A quartic Bézier curve is determined by five control points,

\({{\bf{p}}_{\bf{o}}}{\bf{,}}\,{\rm{ }}{{\bf{p}}_{\bf{1}}}\,{\bf{,}}{\rm{ }}{{\bf{p}}_{\bf{2}}}\,{\bf{,}}{\rm{ }}{{\bf{p}}_{\bf{3}}}\)and \({{\bf{p}}_4}\):

\({\bf{x}}\left( t \right) = {\left( {1 - t} \right)^4}{{\bf{p}}_0} + 4t{\left( {1 - t} \right)^3}{{\bf{p}}_1} + 6{t^2}{\left( {1 - t} \right)^2}{{\bf{p}}_2} + 4{t^3}\left( {1 - t} \right){{\bf{p}}_3} + {t^4}{{\bf{p}}_4}\)for \(0 \le t \le 1\)

Construct the quartic basis matrix \({M_B}\) for \({\bf{x}}\left( t \right)\).

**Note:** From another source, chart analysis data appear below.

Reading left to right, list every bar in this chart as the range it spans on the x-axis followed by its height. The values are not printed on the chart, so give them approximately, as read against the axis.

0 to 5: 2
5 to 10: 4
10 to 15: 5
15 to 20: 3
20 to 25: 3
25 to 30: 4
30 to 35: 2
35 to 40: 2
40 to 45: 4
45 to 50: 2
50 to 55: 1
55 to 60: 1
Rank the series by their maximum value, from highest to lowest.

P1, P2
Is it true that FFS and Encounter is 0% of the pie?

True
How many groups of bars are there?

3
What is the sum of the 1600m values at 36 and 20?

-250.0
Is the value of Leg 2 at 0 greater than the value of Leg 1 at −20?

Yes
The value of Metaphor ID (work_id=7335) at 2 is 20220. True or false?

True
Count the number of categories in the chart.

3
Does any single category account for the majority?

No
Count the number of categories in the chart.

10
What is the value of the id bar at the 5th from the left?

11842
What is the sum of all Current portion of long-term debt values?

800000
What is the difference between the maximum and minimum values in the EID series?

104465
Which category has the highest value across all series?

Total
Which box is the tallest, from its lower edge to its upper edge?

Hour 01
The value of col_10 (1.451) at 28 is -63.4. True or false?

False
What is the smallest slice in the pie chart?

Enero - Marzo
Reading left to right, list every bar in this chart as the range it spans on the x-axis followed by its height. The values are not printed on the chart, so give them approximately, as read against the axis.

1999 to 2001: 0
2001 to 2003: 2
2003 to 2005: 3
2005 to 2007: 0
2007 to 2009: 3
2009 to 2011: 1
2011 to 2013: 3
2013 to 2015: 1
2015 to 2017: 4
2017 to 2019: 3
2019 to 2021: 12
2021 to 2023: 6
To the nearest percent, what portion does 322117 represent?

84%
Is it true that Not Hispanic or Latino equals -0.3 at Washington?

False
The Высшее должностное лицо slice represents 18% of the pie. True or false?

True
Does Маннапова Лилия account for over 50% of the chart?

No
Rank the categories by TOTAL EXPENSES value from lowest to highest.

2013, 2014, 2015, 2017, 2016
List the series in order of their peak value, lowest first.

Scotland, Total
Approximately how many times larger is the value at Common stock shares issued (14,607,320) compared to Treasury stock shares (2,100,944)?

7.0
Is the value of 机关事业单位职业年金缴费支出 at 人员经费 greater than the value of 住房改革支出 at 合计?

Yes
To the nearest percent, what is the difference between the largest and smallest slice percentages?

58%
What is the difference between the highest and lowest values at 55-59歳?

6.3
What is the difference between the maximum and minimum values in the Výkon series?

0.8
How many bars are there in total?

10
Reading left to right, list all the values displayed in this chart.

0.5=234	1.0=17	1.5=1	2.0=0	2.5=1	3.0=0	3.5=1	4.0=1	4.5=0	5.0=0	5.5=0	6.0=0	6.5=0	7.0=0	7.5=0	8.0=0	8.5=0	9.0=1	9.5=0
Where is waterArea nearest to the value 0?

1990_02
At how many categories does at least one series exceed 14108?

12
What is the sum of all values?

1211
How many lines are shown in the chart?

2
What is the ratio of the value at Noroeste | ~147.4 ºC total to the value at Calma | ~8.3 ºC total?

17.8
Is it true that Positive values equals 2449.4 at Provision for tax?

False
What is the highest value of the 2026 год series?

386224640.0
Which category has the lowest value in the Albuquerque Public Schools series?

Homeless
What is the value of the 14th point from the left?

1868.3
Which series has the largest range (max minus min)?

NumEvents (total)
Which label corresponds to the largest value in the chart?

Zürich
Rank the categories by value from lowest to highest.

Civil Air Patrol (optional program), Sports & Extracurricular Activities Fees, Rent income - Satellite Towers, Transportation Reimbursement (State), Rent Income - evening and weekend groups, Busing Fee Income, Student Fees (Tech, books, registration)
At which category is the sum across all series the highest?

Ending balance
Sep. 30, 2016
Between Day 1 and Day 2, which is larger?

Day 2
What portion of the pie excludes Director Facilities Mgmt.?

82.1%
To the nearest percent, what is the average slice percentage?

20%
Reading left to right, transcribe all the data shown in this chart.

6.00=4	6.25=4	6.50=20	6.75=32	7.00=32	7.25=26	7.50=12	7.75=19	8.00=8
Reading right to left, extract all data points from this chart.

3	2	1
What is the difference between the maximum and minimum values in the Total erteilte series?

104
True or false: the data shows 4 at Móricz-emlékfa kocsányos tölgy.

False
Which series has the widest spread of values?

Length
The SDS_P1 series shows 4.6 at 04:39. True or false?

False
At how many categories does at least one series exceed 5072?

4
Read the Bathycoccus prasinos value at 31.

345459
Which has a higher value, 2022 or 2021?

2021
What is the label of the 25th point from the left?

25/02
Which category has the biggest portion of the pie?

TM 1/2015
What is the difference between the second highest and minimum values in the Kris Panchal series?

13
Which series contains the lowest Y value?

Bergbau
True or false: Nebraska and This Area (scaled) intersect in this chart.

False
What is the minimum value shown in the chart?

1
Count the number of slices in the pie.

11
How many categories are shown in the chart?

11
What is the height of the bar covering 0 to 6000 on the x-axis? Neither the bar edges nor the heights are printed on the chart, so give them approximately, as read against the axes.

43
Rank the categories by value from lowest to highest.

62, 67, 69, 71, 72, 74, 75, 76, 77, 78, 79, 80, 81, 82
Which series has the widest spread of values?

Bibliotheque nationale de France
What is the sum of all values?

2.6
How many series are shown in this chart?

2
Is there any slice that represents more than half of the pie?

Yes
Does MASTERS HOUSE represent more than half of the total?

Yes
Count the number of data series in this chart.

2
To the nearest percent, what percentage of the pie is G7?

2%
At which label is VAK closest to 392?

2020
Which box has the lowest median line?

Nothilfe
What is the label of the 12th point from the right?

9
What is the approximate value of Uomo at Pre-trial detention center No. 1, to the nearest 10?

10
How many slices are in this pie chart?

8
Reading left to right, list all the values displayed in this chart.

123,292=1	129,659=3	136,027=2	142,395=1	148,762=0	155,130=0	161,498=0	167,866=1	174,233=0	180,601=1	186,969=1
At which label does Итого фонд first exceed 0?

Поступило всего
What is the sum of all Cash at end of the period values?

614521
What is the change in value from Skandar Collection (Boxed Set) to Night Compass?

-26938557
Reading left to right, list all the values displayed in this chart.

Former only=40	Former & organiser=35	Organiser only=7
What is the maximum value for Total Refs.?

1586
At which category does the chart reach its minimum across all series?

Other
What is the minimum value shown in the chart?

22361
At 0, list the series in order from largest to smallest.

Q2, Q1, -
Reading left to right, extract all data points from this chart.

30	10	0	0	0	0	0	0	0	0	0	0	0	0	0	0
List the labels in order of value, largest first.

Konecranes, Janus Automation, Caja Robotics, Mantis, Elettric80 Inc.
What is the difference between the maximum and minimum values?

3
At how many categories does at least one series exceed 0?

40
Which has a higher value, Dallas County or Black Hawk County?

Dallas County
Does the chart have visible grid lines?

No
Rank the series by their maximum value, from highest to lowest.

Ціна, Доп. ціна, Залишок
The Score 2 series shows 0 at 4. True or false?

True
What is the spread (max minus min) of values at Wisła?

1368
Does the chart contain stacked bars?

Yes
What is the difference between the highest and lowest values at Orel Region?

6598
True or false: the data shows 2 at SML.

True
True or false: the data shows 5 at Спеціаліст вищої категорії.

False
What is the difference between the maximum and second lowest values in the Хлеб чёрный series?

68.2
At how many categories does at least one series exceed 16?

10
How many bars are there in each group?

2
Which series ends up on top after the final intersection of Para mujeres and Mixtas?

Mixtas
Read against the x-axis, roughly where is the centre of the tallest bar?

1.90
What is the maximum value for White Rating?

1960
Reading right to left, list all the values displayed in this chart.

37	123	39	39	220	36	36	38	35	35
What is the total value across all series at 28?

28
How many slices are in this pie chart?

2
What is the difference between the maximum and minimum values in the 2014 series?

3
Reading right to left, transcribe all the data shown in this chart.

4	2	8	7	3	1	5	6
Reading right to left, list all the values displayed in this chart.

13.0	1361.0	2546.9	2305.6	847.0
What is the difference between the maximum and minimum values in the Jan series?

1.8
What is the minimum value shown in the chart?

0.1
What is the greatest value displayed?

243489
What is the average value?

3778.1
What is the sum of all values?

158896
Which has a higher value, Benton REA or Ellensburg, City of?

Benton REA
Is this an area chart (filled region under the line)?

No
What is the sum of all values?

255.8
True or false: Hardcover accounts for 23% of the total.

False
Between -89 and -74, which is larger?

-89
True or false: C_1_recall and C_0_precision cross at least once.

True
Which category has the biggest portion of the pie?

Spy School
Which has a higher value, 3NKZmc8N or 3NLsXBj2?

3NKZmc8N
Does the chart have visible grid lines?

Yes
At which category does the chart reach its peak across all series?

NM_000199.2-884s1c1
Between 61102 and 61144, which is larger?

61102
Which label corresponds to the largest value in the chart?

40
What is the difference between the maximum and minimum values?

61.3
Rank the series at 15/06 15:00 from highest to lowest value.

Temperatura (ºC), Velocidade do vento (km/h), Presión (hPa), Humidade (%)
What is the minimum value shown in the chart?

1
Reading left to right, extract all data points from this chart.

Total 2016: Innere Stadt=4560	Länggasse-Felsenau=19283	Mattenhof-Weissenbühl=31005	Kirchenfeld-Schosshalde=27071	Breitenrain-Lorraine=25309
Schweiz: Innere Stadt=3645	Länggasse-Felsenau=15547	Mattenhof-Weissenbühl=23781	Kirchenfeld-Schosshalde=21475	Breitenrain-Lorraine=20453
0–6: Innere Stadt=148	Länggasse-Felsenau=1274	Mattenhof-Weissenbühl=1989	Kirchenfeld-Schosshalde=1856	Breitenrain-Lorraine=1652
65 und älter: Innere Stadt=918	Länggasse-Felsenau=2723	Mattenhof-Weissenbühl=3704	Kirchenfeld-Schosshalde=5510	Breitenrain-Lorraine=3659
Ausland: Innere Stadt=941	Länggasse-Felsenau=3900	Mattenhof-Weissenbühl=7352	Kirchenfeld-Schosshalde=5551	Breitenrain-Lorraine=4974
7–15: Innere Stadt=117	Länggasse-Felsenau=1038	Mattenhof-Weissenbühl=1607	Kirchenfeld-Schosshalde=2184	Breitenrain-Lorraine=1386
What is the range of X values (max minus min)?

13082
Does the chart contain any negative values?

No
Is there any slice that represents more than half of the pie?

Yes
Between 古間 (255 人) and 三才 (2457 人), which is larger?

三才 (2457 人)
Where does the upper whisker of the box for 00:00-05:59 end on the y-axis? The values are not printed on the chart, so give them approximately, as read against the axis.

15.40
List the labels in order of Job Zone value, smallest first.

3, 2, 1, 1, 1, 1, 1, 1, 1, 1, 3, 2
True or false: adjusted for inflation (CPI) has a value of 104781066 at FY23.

The weighted vector of \({\rm{x}}\left( t \right)\) is shown below:

\(\left( {\begin{array}{{}}{1 - 4t + 6{t^2} - 4{t^3} + {t^4}}\\{4t - 12{t^2} + 12{t^3} - 4{t^4}}\\{6{t^2} - 12{t^3} + 6{t^4}}\\\begin{array}{l}4{t^3} - 4{t^4}\\\,\,\,\,\,\,\,\,\,\,{t^4}\end{array}\end{array}} \right)\)

Factor the weighted vector as\({M_B}{\bf{u}}\left( t \right)\), where\({\bf{u}}\left( t \right)\)is the column vector involving ascending powers of t as shown below:

\({M_B}u\left( t \right) = \left( {\begin{array}{{}}1&{ - 4}&6&{ - 4}&1\\0&4&{ - 12}&{12}&{ - 4}\\0&0&6&{ - 12}&6\\0&0&0&4&{ - 4}\\0&0&0&0&1\end{array}} \right)\left( \begin{array}{l}1\\t\\{t^2}\\{t^3}\\{t^4}\end{array} \right)\)

Thus, the vector is \({M_B} = \left( {\begin{array}{{}}1&{ - 4}&6&{ - 4}&1\\0&4&{ - 12}&{12}&{ - 4}\\0&0&6&{ - 12}&6\\0&0&0&4&{ - 4}\\0&0&0&0&1\end{array}} \right)\).